Collected data
# # # # #
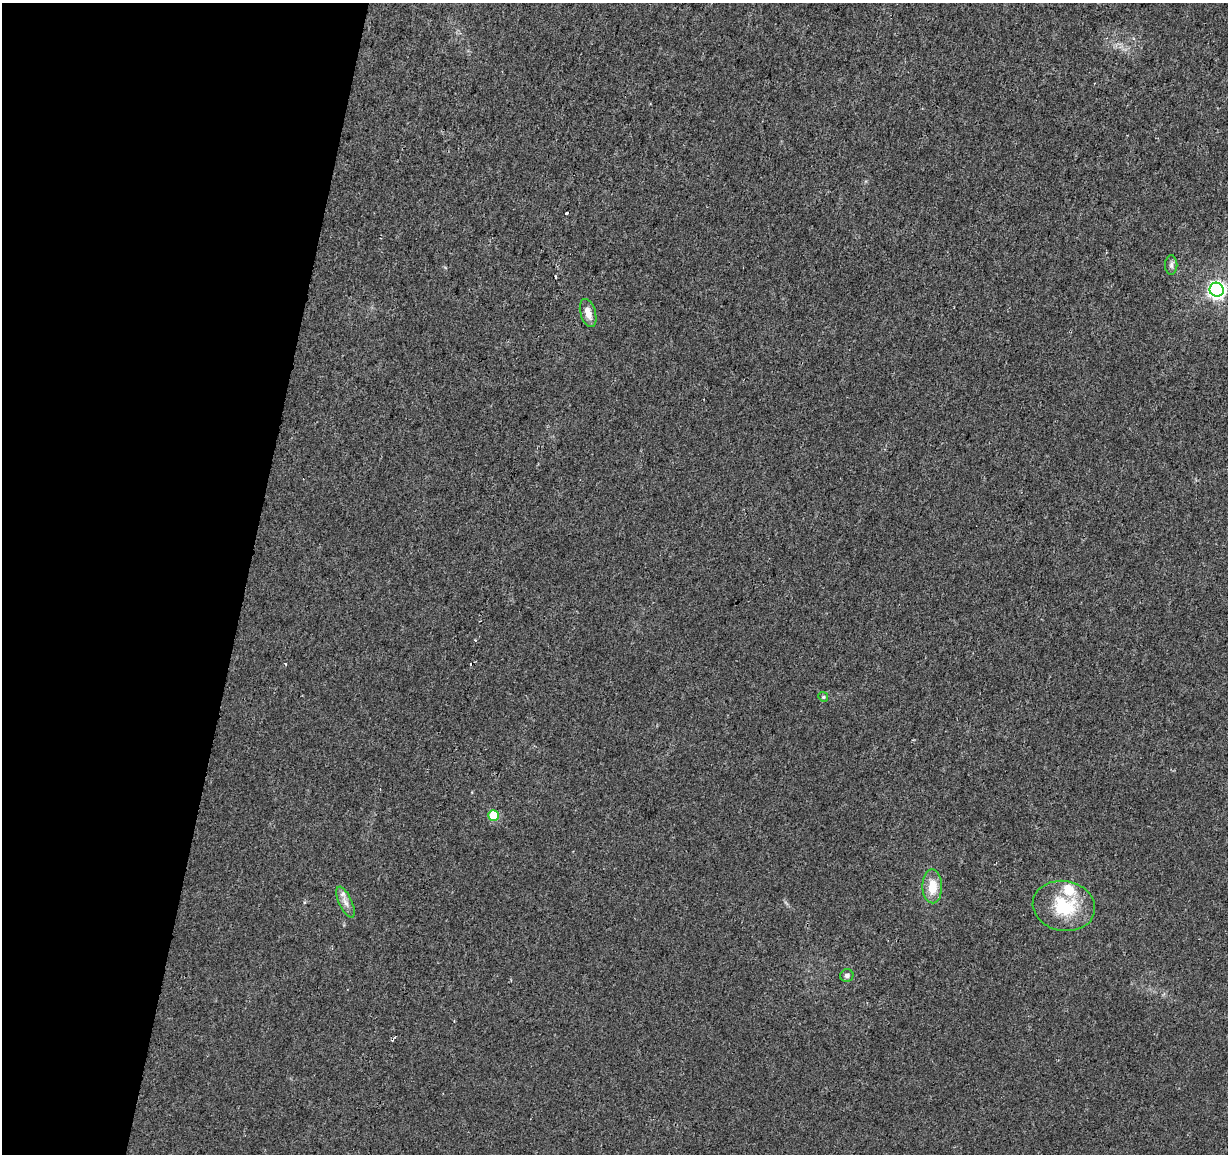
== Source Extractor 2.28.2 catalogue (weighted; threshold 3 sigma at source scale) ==
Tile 9 of 4 x 4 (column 1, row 3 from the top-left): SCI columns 1-1226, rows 1377-2528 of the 4913 x 5118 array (HDU 1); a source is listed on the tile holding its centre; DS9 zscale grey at full resolution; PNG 1230 x 1156 px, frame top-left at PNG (2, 3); each listed source drawn as its Kron ellipse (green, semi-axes under 4 px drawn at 4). Shown black and unused: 20% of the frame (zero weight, under 2 of 3 exposures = <1% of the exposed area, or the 3 px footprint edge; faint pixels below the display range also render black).
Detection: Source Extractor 2.28.2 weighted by HDU 2 'WHT'; one run over the whole footprint, this tile lists its part. Background 0.00516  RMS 0.0036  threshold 0.016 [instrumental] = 3 sigma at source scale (4.5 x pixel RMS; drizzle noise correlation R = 1.50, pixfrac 1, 0.0396/0.0396 arcsec/px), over >= 5 px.
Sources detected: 14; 3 cosmic-ray / hot-pixel residue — neither listed nor drawn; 2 inside a brighter listed object's ellipse — not listed separately; the other 9 listed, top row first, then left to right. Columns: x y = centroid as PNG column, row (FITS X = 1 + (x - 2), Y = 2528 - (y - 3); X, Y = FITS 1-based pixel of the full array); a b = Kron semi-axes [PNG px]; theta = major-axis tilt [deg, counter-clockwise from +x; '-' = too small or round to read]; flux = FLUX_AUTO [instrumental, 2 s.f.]
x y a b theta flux
1171 265 10 6 -90 1.2
1217 290 7 7 - 150
588 313 14 7 -73 3.3
823 697 5 4 - 0.47
493 816 5 5 - 15
932 886 17 10 -89 7.2
345 902 17 6 -65 2.4
1064 906 31 25 -10 19
847 976 7 6 - 1.3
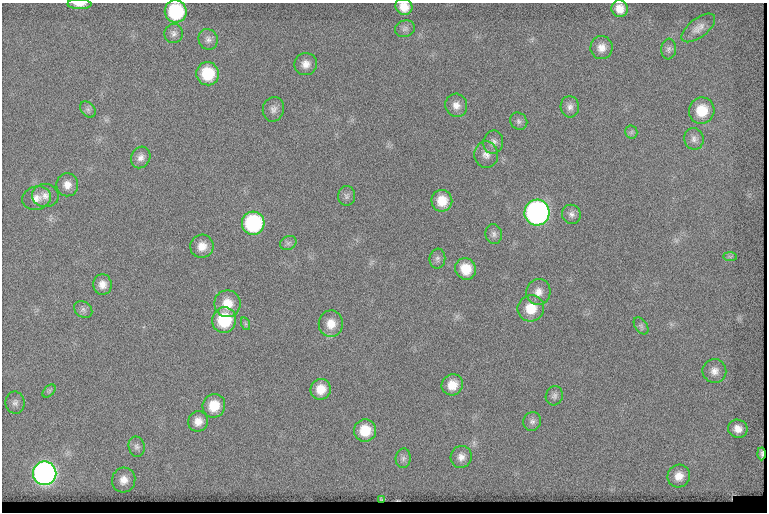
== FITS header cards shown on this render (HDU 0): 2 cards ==
NAXIS1  =                  765
NAXIS2  =                  510

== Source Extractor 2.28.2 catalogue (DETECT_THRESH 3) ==
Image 765 x 510 px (HDU 0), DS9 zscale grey, 1 PNG px = 1 image px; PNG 769 x 514 px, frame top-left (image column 1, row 510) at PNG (2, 3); each listed source drawn as its Kron ellipse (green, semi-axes under 4 px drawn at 4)
Background 174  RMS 7.3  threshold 21.8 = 3 sigma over >= 5 px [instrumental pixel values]
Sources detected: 65; all 65 listed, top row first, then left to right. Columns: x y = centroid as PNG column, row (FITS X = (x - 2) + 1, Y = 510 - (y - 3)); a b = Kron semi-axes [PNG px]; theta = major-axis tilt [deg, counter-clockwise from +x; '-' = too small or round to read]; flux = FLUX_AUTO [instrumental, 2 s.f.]
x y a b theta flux
79 4 12 5 -1 3600
404 7 9 8 - 5900
620 9 8 8 - 4900
176 11 11 11 - 35000
698 28 20 9 38 4100
405 29 10 8 18 1900
174 33 9 9 - 2100
208 39 10 9 - 2400
601 48 11 11 - 4300
669 49 10 7 84 1800
306 64 11 11 - 4000
208 74 11 11 - 19000
456 105 12 11 - 3800
570 107 11 9 -85 2600
88 109 9 6 -49 1600
273 109 12 10 76 2700
702 111 13 12 - 13000
519 121 9 8 - 1600
631 132 6 6 - 1100
694 139 11 9 -78 2700
493 142 12 10 77 2800
486 155 13 12 - 3800
141 157 11 9 64 3000
67 185 11 11 - 4300
45 196 13 11 -9 4000
347 196 10 8 85 1800
36 198 14 11 16 4400
442 201 11 10 - 8700
537 212 13 12 - 170000
571 214 9 9 - 2300
253 223 11 11 - 50000
494 234 10 8 -78 1900
288 243 8 6 27 1500
202 246 12 11 - 5800
730 257 7 4 -1 950
437 259 10 8 81 1800
466 269 11 10 - 9700
102 284 10 9 - 4100
538 292 13 12 - 4500
227 304 13 13 - 8600
531 308 13 13 - 11000
83 310 10 7 -36 1700
224 320 13 12 - 25000
246 324 6 4 -71 760
331 324 13 12 - 6900
641 326 9 6 -55 1300
714 371 12 12 - 3900
452 385 11 10 - 7200
321 389 10 10 - 7400
49 391 8 4 45 1100
554 396 10 8 72 1800
15 403 11 9 -81 2400
214 406 12 11 - 10000
198 421 10 9 - 4500
532 421 9 9 - 2100
738 429 10 9 - 4100
365 431 11 11 - 12000
137 447 10 8 -78 1900
761 454 6 2 -89 1200
461 457 11 10 - 3600
403 458 10 7 86 2000
45 473 12 11 - 190000
679 476 11 11 - 5300
124 480 12 11 - 4900
381 500 4 2 - 470
At the frame edge (FLAGS 8, measured only in part): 3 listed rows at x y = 79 4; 404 7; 176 11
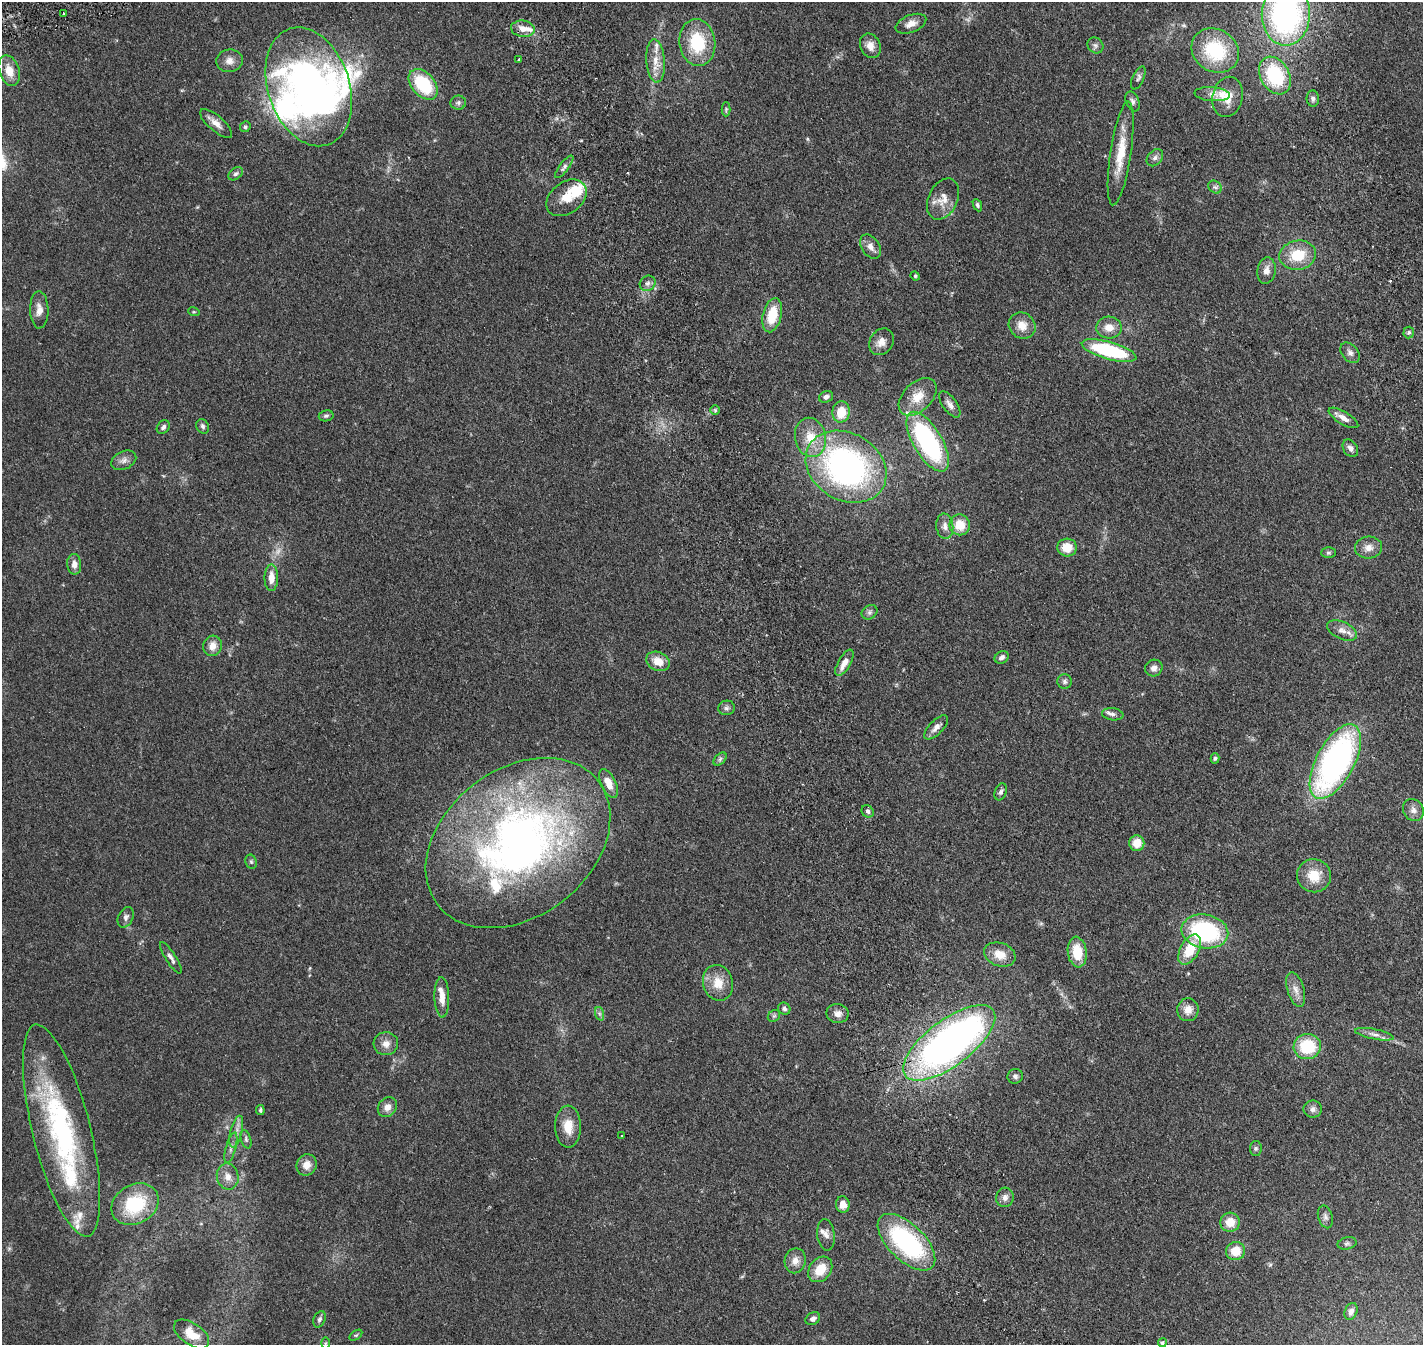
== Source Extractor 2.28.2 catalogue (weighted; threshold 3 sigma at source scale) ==
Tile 6 of 4 x 4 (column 2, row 2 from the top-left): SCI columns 1685-3105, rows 3157-4499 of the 6205 x 6198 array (HDU 1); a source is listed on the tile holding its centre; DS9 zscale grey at full resolution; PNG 1425 x 1347 px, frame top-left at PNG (2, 2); each listed source drawn as its Kron ellipse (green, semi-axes under 4 px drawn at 4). Shown black and unused: <1% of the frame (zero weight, under 2 of 4 exposures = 12% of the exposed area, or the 3 px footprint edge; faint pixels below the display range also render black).
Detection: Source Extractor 2.28.2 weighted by HDU 2 'WHT'; one run over the whole footprint, this tile lists its part. Background 0.133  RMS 0.0063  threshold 0.0285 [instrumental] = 3 sigma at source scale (4.5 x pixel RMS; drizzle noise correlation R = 1.50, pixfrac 1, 0.05/0.05 arcsec/px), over >= 5 px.
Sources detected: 155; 2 too faint to see at this stretch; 1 inside a brighter object's white glare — neither listed nor drawn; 14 inside a brighter listed object's ellipse — not listed separately; the other 138 listed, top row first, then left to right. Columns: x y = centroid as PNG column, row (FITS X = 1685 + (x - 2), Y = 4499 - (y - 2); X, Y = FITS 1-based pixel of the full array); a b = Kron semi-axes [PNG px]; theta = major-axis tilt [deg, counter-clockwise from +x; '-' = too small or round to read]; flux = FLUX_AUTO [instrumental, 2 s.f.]
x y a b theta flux
64 13 3 3 - 0.78
1286 14 31 24 90 130
911 24 16 8 21 4.3
523 29 12 8 -6 4.7
697 42 23 18 -83 24
1095 45 8 7 - 1.6
870 46 13 10 -66 4.1
1215 51 25 21 -34 31
519 59 3 3 - 0.47
229 61 13 11 7 3.8
656 61 22 9 -86 6.8
9 71 16 10 -71 6.8
1275 75 20 14 -60 32
1138 78 12 5 65 1.4
423 84 18 11 -49 28
309 87 61 41 -71 230
1212 94 18 7 -4 3.1
1228 97 20 15 77 7.5
1313 99 8 6 -85 1.4
1132 101 10 6 -66 1.7
458 103 7 7 - 1.3
726 109 7 4 90 0.74
216 123 20 7 -41 4
245 127 5 5 - 0.98
1121 153 52 10 81 15
1155 158 10 7 46 1.8
564 167 13 4 52 1.7
236 174 8 5 39 1.3
1215 187 7 6 - 1.4
566 198 22 15 37 9.3
943 199 22 14 65 6.8
977 205 6 4 -66 0.96
870 247 13 9 -56 3.3
1298 255 18 14 10 15
1266 271 13 9 81 3.8
915 276 5 4 - 0.61
648 283 8 7 - 1.9
39 310 18 9 -89 4.2
194 312 6 3 -17 0.55
772 315 17 9 77 14
1022 326 14 12 -40 5.9
1109 328 12 11 - 5.5
1409 332 6 5 - 0.93
881 342 14 11 55 4.6
1109 351 28 8 -16 44
1350 353 11 8 -50 2.2
826 397 7 5 20 1.8
918 397 22 14 44 9.8
950 404 15 7 -54 3
715 410 5 5 - 0.77
841 412 10 8 78 10
326 416 7 5 10 1.1
1343 418 17 6 -31 3.7
203 426 7 6 - 1.2
163 427 7 5 49 1.4
810 437 20 15 -78 10
928 442 33 14 -59 80
1350 448 9 7 -55 2.3
124 460 13 9 25 2.8
846 467 42 33 -31 140
960 525 10 10 - 8.7
945 526 13 8 -85 3.1
1067 547 9 9 - 8
1369 548 13 11 3 4.2
1328 553 7 5 0 0.95
74 564 10 7 -87 3.1
271 578 13 7 89 5.4
870 612 8 6 33 1.3
1342 630 16 8 -24 3.9
213 646 10 9 - 4.4
1002 657 7 6 - 1.8
658 661 12 9 -26 6.2
844 663 15 6 61 5
1154 668 9 8 - 2.5
1065 681 7 7 - 1.4
726 708 8 7 - 1.5
1113 714 11 6 -8 1.8
936 727 15 7 46 3
1215 758 5 4 - 0.77
720 759 8 4 46 1.1
1335 761 41 19 62 150
609 783 15 7 -64 6.7
1001 792 9 5 69 1.3
1413 810 11 10 - 3
868 811 6 5 - 1.3
518 843 101 73 37 280
1137 843 8 7 - 7.4
251 862 7 5 -69 0.97
1314 876 17 16 - 10
126 917 11 7 64 1.8
1205 931 23 17 -10 55
1190 950 16 9 60 15
1077 952 15 9 -82 12
1000 955 16 11 -20 7.7
171 958 18 5 -57 2.2
718 983 18 15 -74 8.9
1296 990 18 8 -73 4.1
442 997 20 7 -88 5
784 1009 6 5 - 1.2
1188 1010 11 10 - 4.9
600 1014 7 4 -71 1
838 1014 11 9 -10 3.2
774 1016 6 5 - 0.86
1374 1034 19 5 -11 2.7
949 1043 55 23 37 270
386 1044 12 11 - 3.9
1307 1046 13 12 - 22
1015 1076 8 7 - 1.4
387 1107 11 9 49 3.5
1313 1109 9 8 - 2.1
260 1110 5 4 - 0.82
568 1127 21 13 -89 8.6
61 1130 109 29 -76 110
236 1131 16 6 77 3.2
621 1136 3 2 - 0.37
246 1139 9 5 -73 1.2
231 1148 16 5 74 2.4
1256 1148 7 6 - 1.1
307 1165 11 10 - 4.9
228 1177 13 10 -77 4.5
1005 1197 10 8 76 2.6
135 1204 25 19 30 26
843 1204 8 7 - 4.2
1325 1217 12 7 -74 1.9
1230 1222 10 9 - 7.2
826 1235 15 9 -83 2.9
906 1242 36 18 -44 67
1347 1243 9 6 13 1.3
1235 1251 9 9 - 8.3
795 1261 12 10 78 4
820 1269 14 10 51 10
1351 1311 9 6 67 2.4
319 1319 8 5 65 1.4
813 1319 8 6 31 1.9
192 1334 20 11 -34 7.9
356 1335 7 4 36 0.68
326 1343 6 4 89 0.53
1162 1343 4 4 - 0.87
Isophote crosses this tile's border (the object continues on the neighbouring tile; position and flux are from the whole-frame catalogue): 1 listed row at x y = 1286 14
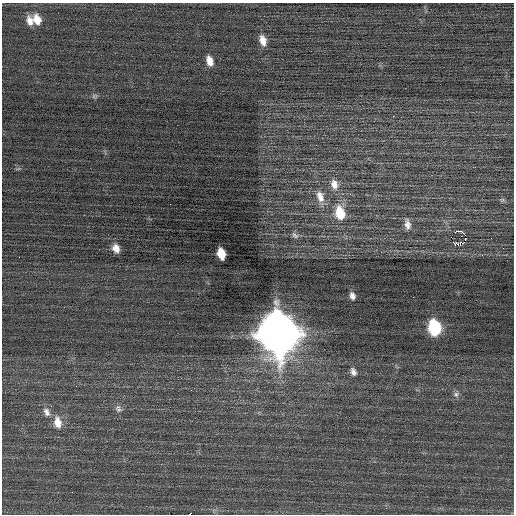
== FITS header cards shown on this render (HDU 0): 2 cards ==
NAXIS1  =                  512 / Axis length
NAXIS2  =                  512 / Axis length

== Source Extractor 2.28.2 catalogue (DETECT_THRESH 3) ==
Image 512 x 512 px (HDU 0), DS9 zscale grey, 1 PNG px = 1 image px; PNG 516 x 516 px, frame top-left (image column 1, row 512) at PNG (2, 3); no overlay
Background 0.148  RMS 0.7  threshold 2.09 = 3 sigma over >= 5 px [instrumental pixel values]
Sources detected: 33; all 33 listed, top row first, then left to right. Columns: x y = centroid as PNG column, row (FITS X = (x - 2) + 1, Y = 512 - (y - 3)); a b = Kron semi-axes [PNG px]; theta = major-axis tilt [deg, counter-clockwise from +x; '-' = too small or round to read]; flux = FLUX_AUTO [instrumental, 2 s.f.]
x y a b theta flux
37 20 15 10 -66 640
30 21 14 8 -74 410
263 40 13 8 -76 480
209 61 11 7 -73 450
95 96 8 7 - 110
393 116 2 2 - 90
18 169 7 4 19 67
334 184 15 10 -75 480
320 197 19 10 -73 600
502 200 6 6 - 89
340 213 16 10 -78 1300
407 224 12 7 -84 290
460 231 4 3 - 4700
295 235 12 7 -32 210
465 235 2 2 - 1100
451 237 2 2 - 1400
462 242 5 2 - 54
455 244 3 3 - 200
458 245 3 2 - 480
116 248 9 7 -66 390
221 254 10 6 -76 790
352 296 8 6 -70 220
413 297 2 2 - 24
434 328 11 8 -79 3800
278 333 18 15 -76 140000
353 372 11 7 -65 240
456 394 9 8 - 190
51 406 3 3 - 31
118 409 12 8 -53 210
47 412 13 8 -58 310
57 422 16 10 -78 590
72 492 2 2 - 21
189 514 3 2 - 310
At the frame edge (FLAGS 8, measured only in part): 1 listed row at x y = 189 514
# # # # #
WHAT YOU ARE ASKED TO DO: Please copy the lines from the start of the astronomy data listings through the line that contains "0.0396/0.0396 arcsec/px), over >= 5 px.", including that line, and leave the pictures out.

ANSWER IN FULL:
== Source Extractor 2.28.2 catalogue (weighted; threshold 3 sigma at source scale) ==
Tile 9 of 4 x 4 (column 1, row 3 from the top-left): SCI columns 1-1226, rows 1377-2528 of the 4913 x 5118 array (HDU 1); a source is listed on the tile holding its centre; DS9 zscale grey at full resolution; PNG 1230 x 1156 px, frame top-left at PNG (2, 3); each listed source drawn as its Kron ellipse (green, semi-axes under 4 px drawn at 4). Shown black and unused: 20% of the frame (zero weight, under 2 of 3 exposures = <1% of the exposed area, or the 3 px footprint edge; faint pixels below the display range also render black).
Detection: Source Extractor 2.28.2 weighted by HDU 2 'WHT'; one run over the whole footprint, this tile lists its part. Background 0.00516  RMS 0.0036  threshold 0.016 [instrumental] = 3 sigma at source scale (4.5 x pixel RMS; drizzle noise correlation R = 1.50, pixfrac 1, 0.0396/0.0396 arcsec/px), over >= 5 px.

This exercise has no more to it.